So, SUM of Forces = ma

kx - (mu-k) mg cos θ - mg sin θ = ma.

Is this right? The compression force is being opposed by the weight of the block down the plane and the kinetic friction.

6. Nov 15, 2009

### tiny-tim

(just got up :zzz: …)
(have a mu: µ )

Yes, that's fine.

(but don't forget to write x in terms of A, and to use the first part of the question)

7. Nov 15, 2009

### Unto

Ok thank you. 1 Last question.

Since the acceleration of the block is kA - µk mg cos θ - mg sin θ = ma, I was asked to formulate an expression when acceleration was 0. I obtained:

x or A = l(µk cos θ + sin θ). This was from re-arranging the above equation once ma = 0.

I am now asked to find V at this point. If acceleration is 0 at this displacement, should I still use V^2 = U^2 + 2as? Actually no..

I can't use the others since they have time in them.
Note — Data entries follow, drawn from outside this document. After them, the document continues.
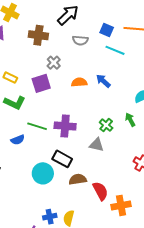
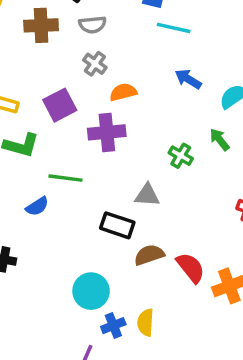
gray semicircle: (80, 40) -> (92, 25), moved
gray cross: (54, 63) -> (95, 64), moved
blue arrow: (103, 81) -> (188, 79), moved
purple cross: (65, 126) -> (107, 132), moved
gray triangle: (97, 145) -> (147, 195), moved
cyan circle: (43, 173) -> (91, 291), moved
I cam up with V = sqrt(2l(µk cos θ + sin θ)) where l = mg/k from our previous expressions.

I'm not sure this is correct however.

When the spring is compressed to a certain displacement and released, the block is accelerated until the spring finishes relaxing (since the force from the spring is a resultant force), and even then, there is still the kinetic friction slowing it down until it stops. So where am I supposed to find V with so many things going on?

I assumed that S = x when there is no more acceleration. Since there is no more resultant force, and therefore no more acceleration when the spring has finished relaxing. But this would mean I have ignored Kinetic friction

But hasn't kinetic friction already been included in my above expression for when a = 0?

Man I'm confused :s. I really love Physics, I just always have to question what I do, I hate just following examples and not knowing why.

8. Nov 15, 2009

### Unto

This last question?

9. Nov 16, 2009

### tiny-tim

Hi Unto!
That's mA'' = kA + constant.